Source passage:
=== Section Start ===
There are two things that no Angelino leaves home without. One is their favourite brand of water, and believe me there are many brands to choose from. The other is an appointment with their therapist.
First though, an aside on water: I mean, for some thing that has no colour and no taste, it’s got its own aisle in every single supermarket you go to. And there is always a search for the newest latest water. My water is cooler than yours.
My favourite one is this new brand that isn’t water, it’s “moisture”. And it’s straight from the heart of the earth, untouched by human hands. An odd claim really. I mean, are the other brands run off from bathtubs?
Fiji Water has a “soft mouth” feel. And Smart water is using a naked Jennifer Aniston to sell itself. I get that beers all want to differentiate themselves, but you can’t turn on a tap in your house and have beer flow out. Unless you’re Irish maybe.
So, clutching a vessel of their chosen badged moisture, the first thing an Angelino will tell you is what kind of therapy they’re in.
And they are all in some kind of therapy. No really, all of them. When I lived in South Africa I found, to my horror, that every single person in the agency had a gun on them except for me. Therapy is the new gun club of which I find myself not a member.
I’ve heard of scream therapy, guided group therapy, unguided group therapy, individual therapy, couple therapy, friend therapy, therapy therapy…more flavours than a Baskin and Robbins. And everyone has at least one scoop if not two. Rich people, penniless people all worship at the high altar of the therapist.
The rest of the world loves to makes jokes about Americans and their love of the couch where they can talk about their mothers. But here’s an interesting fact that I didn’t know till I arrived.
=== Section End ===
Instructions:
1/ From the passage about Angelinos, water, and therapy, copy the text starting with "I’ve heard of" and going on through "till I arrived.".
2/ In the passage about Angelinos, water, and therapy, who does Smart water use to sell itself?
3/ Extend the passage about Angelinos, water, and therapy, picking up right after its last sentence.

Recorded information:
=== Section Start ===
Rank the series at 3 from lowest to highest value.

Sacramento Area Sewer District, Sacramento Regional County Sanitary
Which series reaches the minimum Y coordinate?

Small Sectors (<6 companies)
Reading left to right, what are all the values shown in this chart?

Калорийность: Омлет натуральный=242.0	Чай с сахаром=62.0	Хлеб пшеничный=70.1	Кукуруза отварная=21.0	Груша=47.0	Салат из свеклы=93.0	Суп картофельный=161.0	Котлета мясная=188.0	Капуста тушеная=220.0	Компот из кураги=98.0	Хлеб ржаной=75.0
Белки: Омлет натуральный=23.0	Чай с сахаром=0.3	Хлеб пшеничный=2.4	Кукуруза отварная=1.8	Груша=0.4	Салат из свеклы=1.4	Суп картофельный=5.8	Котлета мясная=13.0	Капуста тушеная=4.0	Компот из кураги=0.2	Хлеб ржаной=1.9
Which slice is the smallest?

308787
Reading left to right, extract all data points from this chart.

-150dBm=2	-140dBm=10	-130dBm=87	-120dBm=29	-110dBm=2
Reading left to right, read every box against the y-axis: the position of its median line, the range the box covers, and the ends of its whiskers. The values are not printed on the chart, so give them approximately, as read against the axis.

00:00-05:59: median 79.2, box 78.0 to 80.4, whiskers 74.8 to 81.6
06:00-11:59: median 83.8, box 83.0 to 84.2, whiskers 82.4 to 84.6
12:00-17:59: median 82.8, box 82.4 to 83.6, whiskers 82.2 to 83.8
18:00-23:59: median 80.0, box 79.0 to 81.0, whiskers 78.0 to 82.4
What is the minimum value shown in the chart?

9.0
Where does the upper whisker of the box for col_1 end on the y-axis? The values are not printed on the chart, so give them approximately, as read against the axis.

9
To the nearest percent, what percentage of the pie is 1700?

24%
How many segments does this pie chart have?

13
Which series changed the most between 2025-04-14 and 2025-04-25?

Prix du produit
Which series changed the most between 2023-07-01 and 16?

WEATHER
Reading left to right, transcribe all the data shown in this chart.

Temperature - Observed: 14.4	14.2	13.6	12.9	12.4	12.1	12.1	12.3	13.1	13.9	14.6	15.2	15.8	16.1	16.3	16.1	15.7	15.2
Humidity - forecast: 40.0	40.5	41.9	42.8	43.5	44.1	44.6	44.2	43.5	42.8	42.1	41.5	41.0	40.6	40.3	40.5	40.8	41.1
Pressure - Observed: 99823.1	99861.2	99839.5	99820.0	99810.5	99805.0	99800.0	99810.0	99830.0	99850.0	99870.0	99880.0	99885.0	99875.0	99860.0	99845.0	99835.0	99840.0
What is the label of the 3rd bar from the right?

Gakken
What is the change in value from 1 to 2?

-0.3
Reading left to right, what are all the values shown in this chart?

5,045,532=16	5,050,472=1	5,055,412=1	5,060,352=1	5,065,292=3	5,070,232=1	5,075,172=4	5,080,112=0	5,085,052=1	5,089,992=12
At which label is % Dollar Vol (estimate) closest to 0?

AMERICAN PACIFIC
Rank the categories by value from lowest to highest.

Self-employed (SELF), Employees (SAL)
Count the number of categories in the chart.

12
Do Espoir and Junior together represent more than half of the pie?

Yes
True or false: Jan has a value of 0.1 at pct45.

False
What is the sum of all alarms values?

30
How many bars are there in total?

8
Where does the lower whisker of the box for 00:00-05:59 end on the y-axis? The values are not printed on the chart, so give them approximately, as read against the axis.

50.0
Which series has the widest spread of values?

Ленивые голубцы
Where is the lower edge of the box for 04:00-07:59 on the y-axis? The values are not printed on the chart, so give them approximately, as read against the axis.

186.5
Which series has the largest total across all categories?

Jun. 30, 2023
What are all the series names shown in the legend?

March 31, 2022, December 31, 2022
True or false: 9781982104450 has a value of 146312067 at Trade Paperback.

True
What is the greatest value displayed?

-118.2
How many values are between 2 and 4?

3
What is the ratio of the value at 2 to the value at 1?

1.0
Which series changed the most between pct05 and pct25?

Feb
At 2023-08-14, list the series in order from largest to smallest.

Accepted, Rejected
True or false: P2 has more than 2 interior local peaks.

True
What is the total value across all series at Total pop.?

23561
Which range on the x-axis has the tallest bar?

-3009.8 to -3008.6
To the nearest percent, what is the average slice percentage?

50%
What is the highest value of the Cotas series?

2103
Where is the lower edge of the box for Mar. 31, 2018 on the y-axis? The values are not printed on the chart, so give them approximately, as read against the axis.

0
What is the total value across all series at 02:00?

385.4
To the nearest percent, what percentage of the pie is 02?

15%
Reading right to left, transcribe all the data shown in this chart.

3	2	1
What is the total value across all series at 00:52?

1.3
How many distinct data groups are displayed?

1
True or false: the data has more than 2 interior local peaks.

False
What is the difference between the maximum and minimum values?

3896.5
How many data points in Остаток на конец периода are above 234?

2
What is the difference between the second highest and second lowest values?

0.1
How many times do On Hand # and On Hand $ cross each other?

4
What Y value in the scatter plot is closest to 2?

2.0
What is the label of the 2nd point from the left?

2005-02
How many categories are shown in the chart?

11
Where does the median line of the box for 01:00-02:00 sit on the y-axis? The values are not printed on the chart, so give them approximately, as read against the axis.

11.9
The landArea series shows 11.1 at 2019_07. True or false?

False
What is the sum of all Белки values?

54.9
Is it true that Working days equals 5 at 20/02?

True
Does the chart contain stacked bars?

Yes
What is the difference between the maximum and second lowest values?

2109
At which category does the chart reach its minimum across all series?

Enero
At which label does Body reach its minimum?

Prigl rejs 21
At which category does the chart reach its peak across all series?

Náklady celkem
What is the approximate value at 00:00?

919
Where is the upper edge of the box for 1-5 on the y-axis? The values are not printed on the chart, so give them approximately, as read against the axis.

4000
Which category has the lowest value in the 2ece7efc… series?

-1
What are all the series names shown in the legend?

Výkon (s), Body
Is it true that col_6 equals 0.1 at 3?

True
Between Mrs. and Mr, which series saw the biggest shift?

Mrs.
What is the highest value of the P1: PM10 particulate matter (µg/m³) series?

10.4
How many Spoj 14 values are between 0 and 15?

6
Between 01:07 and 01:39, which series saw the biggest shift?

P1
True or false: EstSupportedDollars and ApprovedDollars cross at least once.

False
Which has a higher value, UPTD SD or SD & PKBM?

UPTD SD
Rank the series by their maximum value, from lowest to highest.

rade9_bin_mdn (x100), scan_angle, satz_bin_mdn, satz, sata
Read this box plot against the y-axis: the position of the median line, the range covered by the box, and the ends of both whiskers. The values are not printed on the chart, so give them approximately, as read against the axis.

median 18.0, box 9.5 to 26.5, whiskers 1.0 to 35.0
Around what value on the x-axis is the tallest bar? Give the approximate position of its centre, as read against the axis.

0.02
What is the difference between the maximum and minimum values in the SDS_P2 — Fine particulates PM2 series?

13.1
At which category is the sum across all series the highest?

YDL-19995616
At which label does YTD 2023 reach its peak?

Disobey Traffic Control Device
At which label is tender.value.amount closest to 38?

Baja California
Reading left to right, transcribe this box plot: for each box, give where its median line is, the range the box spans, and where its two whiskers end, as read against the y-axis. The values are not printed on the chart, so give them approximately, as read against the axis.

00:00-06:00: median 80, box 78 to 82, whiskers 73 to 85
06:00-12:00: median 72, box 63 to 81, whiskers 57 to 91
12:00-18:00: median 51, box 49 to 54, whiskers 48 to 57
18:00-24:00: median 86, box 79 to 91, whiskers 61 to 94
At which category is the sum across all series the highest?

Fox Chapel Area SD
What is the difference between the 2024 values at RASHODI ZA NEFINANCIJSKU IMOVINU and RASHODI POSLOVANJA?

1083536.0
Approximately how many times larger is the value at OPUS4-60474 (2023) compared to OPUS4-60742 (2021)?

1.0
=== Section End ===
Expected outputs:
1/
I’ve heard of scream therapy, guided group therapy, unguided group therapy, individual therapy, couple therapy, friend therapy, therapy therapy…more flavours than a Baskin and Robbins. And everyone has at least one scoop if not two. Rich people, penniless people all worship at the high altar of the therapist.
The rest of the world loves to makes jokes about Americans and their love of the couch where they can talk about their mothers. But here’s an interesting fact that I didn’t know till I arrived.

2/ A naked Jennifer Aniston.

3/
Therapists are used in the place of good friends. For instance, in Australia, when we are down in the dumps, going through bad times etc, we turn to our friends and hash it out with them. This is what great friendships are built on where I come from.
Here, no one would dare burden their friends with such a duty. This is where the therapist steps in. So they’re not all so loony as I thought, just in need of an ear to talk to.
However, if I was in charge of Homeland Security, I’d flag this as a future worry. If aliens wanted to secretly overtake America, all they would have to do is bodysnatch all the therapists and they would soon have the population in their three-fingered hands.
Stay here long enough and you begin to think that maybe you should be having a bit of therapy yourself. LA is a tough town and, well, everyone I know is doing it.
Then a friend said the most wonderful thing. “ Karl, I can’t believe how self-realised you are and you’ve never done any therapy, it’s amazing.”
That, dear reader, is the highest compliment you can pay someone in LA. Now if I could just get some help with my bottled water addiction.